München. "Fernsehen braucht gute Köpfe wie die Bratwurst den Senf oder der Narziß den Spiegel." Diese Erkenntnis sei nicht neu, bemerkte Dieter Lesche in seinem Einführungsreferat zur Podiumsdiskussion "Köpfe statt Konzepte", die am zweiten Tag des BLM-Rundfunkkongresses den Programmchefs der deutschen Fernsehlandschaft Gelegenheit zum Schlagabtausch bot. Doch ein Kopf allein macht noch keinen Erfolg aus, waren sich Dieter Lesche, Helmut Thoma, Fred Kogel, Jan Körbelin und Günter Struve einig. Sie räumten ein, daß sie aus der Jagd nach den Köpfen und Personalities in der letzten Zeit einiges gelernt hätten: "Wir haben die Wirkung von den Köpfen etwas überschätzt", meinte SAT.1-Programmgeschäftsführer Kogel, der das Motto "Der Name ist Programm" dereinst ausgegeben hatte. Was die künftige Programmpolitik betrifft, äußerte die Runde einstimmig: Der Inhalt, das Konzept einer Sendung bzw. eines Formats, muß stimmen, sonst nützt die beste "Personality"-Verpackung nichts.

Nach Ansicht von ProSieben-Programmdirektor Jan Körbelin stellt sich die Frage "Köpfe statt Konzepte?" nicht, nur die Kombination von beidem könnte zum Erfolg führen. Als Programmchef müsse man sich eher fragen: Was sind die Konzepte, und welche Köpfe passen dazu? Er betonte auch, daß hinter jedem Kopf ein Team stehe, und die Performance des Konzeptes von diesem Team abhänge.

Allerdings werden die Personalities vor der Kamera weiterhin eine wichtige Rolle spielen. Dabei müssen es aber nicht immer Stars sein, die sich die Sender gegenseitig abkaufen. Man sollte, so Körbelin, auch eigene Gesichter aufbauen. Mit Verweis auf die "Eigengewächse" Hans Meiser, Peter Kloeppel und Barabara Eligmann, bestätigte dies auch Noch-RTL-Geschäftsführer Helmut Thoma. Es sei wohl wahr, daß die Sender aufgrund des Konkurrenzdrucks oft nach dem anderen Prinzip verfahren seien. So habe RTL mit dem Abwerben von Margarethe Schreinemakers im Grunde nur auf die Personaloffensive von SAT.1 geantwortet. Man dürfe aber eins nicht vergessen: "Letztlich macht der Sender die Stars und nicht die Stars den Sender."

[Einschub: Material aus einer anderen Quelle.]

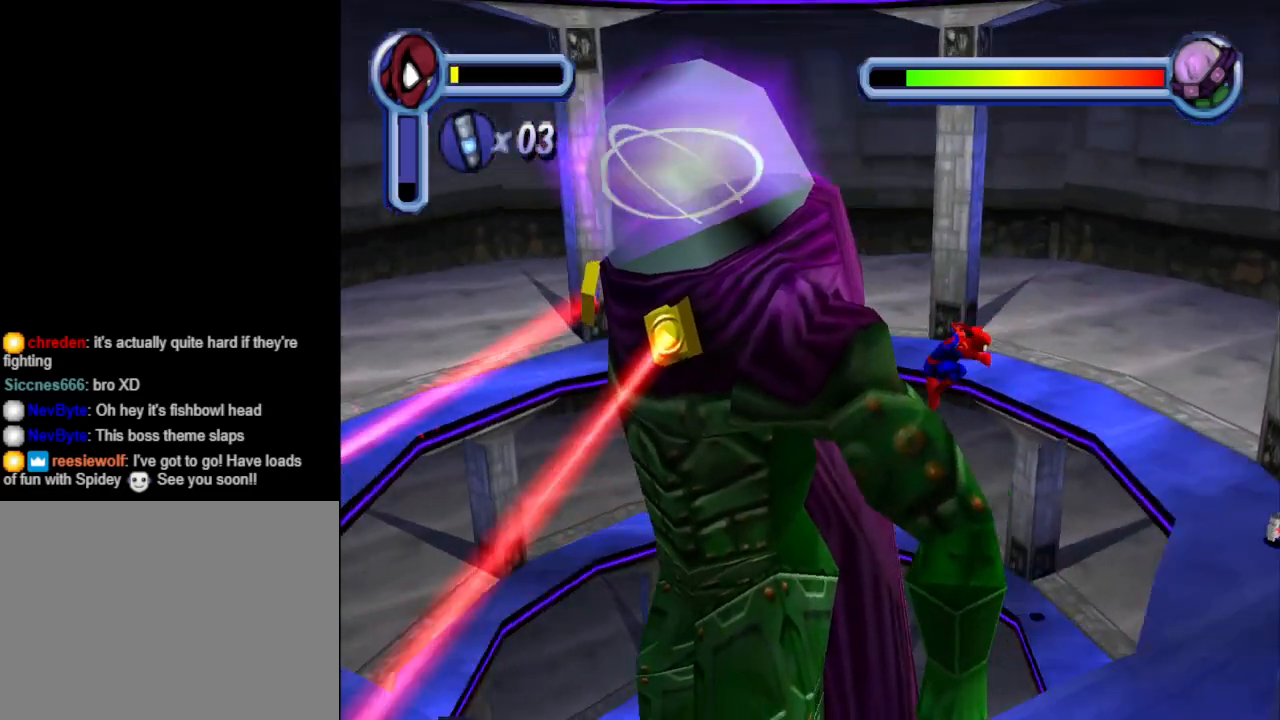
{"buttons": ["DPAD_RIGHT"], "events": []}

Verlieren die Programmchefs die Kontrolle über ihre Sendungen, wenn wie im Falle von Schreinemakers Moderation, Redaktion und Produktion über ein outgesourctes Unternehmen läuft, an dem der "Kopf" beteiligt ist? Während Kogel bekannte, nie ein Freund von Outsourcing gewesen zu sein, hält Thoma "Outsourcing" mit Blick auf das wirt-schaftliche Risiko des Senders für die einzige mögliche Form, Fernsehen variabel zu gestalten. Das Risiko wird auf diese Weise verlagert, was auch die Öffentlich-Rechtlichen inzwischen ganz oder halbherzig praktizieren. Beispiele dafür sind "Christiansen" und "Privatfernsehen" mit Friedrich Küppersbusch. ARD-Programmdirektor Günter Struve betonte jedoch, das Outsourcing ginge nicht so weit, daß sich die outgesourcten Redaktionen gegen die redaktionelle Führung der ARD durchsetzen könnten. "Der Star allein", so Struve im Hinblick auf die Kontrollfrage, darf nicht sein einziger 'check and balances' sein.

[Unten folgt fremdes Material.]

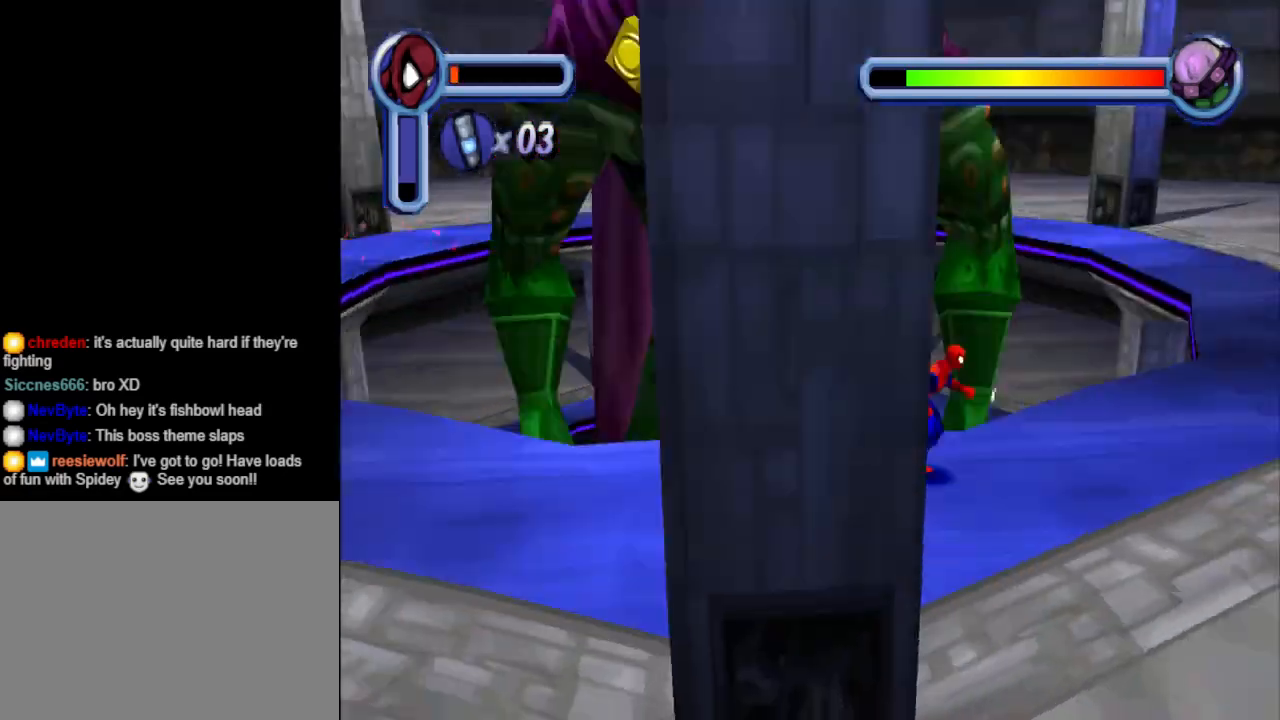
{"buttons": ["DPAD_RIGHT"], "events": []}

Zu wenig Experimentierfreudigkeit bei der Realisierung neuer und origineller Kon-zepte warf Dieter Lesche, Ge-schäftsführer von Non-fiction, den Sendern vor. Darauf Körbelin: "Es gibt im Moment keine Fernsehlandschaft, in der so viel experimentiert wird wie in Deutschland." Alle Programmchefs räumten allerdings ein, daß die Experimentierfreude aufgrund des hohen wirtschaftlichen Risikos ihre Grenzen habe. An den Konzepten bestehender Formate indes werde kontinuierlich gearbeitet, berichteten die Praktiker in der zweiten Podiumsrunde. Personality und Outsourcing allein bietet jedenfalls keine Erfolgsgarantie, wie das Beispiel von "Privatfernsehen" zeigte. Moderator Friedrich Küppersbusch versuchte mit dem Vorurteil aufzuräumen, daß die "Köpfe" vor der Kamera eigene Firmen gründeten, um sich dann besser verkaufen zu können. Dieser Trend, so der Mitgesellschafter von probono, sei herbeigeredet worden. Eine Gefahr berge diese angebliche Entwicklung aber schon: "Sie tragen das Visagen- Risiko."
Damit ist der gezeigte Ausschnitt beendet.